The Mexican peso rose against the dollar after his comments.
A spokesperson for Lighthizer’s office said there was no deal yet and that “major issues” were still outstanding on NAFTA.
Since restarting last month, the talks have focused on settling differences between Mexico and the United States that go to the heart of U.S. President Donald Trump’s complaint that NAFTA has hollowed out U.S. manufacturing to Mexico’s benefit.
Trump has threatened to dump the 24-year-old accord if it is not reworked to the advantage of the United States. He hopes to reduce the U.S. trade deficit with lower-cost Mexico and claw back jobs, particularly in the automotive industry.
Although progress has been made on the automotive question in recent weeks, other issues, including a U.S. proposal that could kill NAFTA after five years, remain unresolved.

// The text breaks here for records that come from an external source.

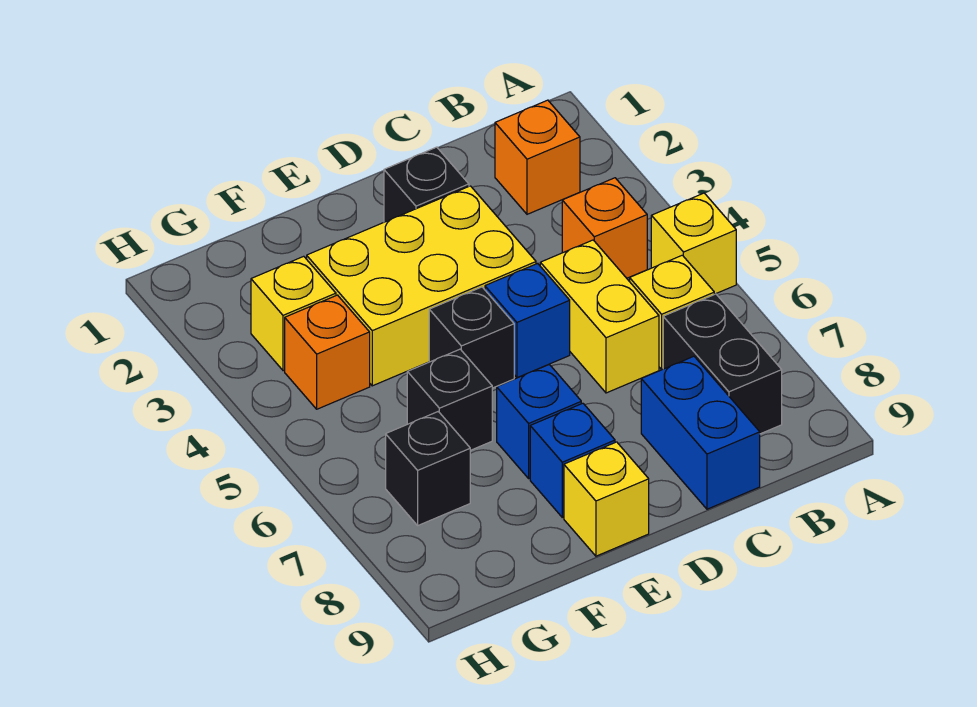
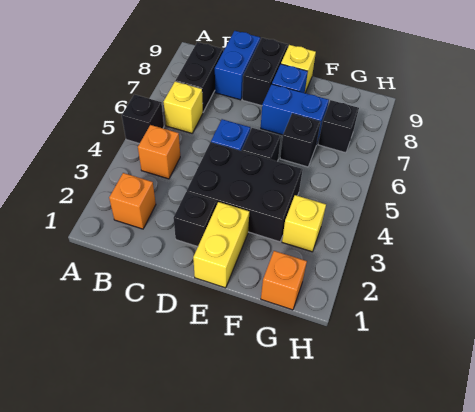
yellow 1x1 brick [651,193,736,294] -> black 1x1 brick [122,94,164,144]
yellow 1x2 brick [540,240,659,393] -> yellow 1x2 brick moved to [193,202,249,288]
yellow 2x3 brick [307,186,536,386] -> black 2x3 brick [187,142,303,242]
none -> black 1x2 brick [242,38,288,106]
blue 1x1 brick [497,364,581,478] -> blue 1x2 brick [261,84,329,142]
orange 1x1 brick [285,295,370,409] -> orange 1x1 brick moved to [261,251,307,310]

Guajardo’s comments were echoed by Jesus Seade, designated chief negotiator of Mexican President-elect Andres Manuel Lopez Obrador, who said the two sides were making “good progress” and that talks could conclude “in the coming hours.”
Canada has been waiting for the Mexican and U.S. teams to reach common ground on autos before rejoining the negotiations.
U.S. and Mexican officials say they will push for a deal on reworking auto industry rules that could open the door for Canada to return to negotiations soon.
Guajardo said the talks would seek to resolve the key issues so that Canada could rejoin the talks. How quickly Canada returns to the table would depend on the progress made in Wednesday’s talks, he said.
A Canadian government source said on Tuesday there was nothing to report yet on Canada’s return.
Talks to rework NAFTA, which underpins the bulk of foreign trade in North America, have ground on for more than a year. Discussions stalled ahead of the July 1 Mexican election as negotiators failed to make a decisive breakthrough.
Aside from autos, the three sides have yet to agree on future dispute resolution mechanisms, while Mexico and Canada also oppose a U.S. demand to introduce a “sunset clause” that would force a renegotiation of NAFTA every five years.
Mexico and Canada fear a sunset clause could be a major hindrance on long-term investment.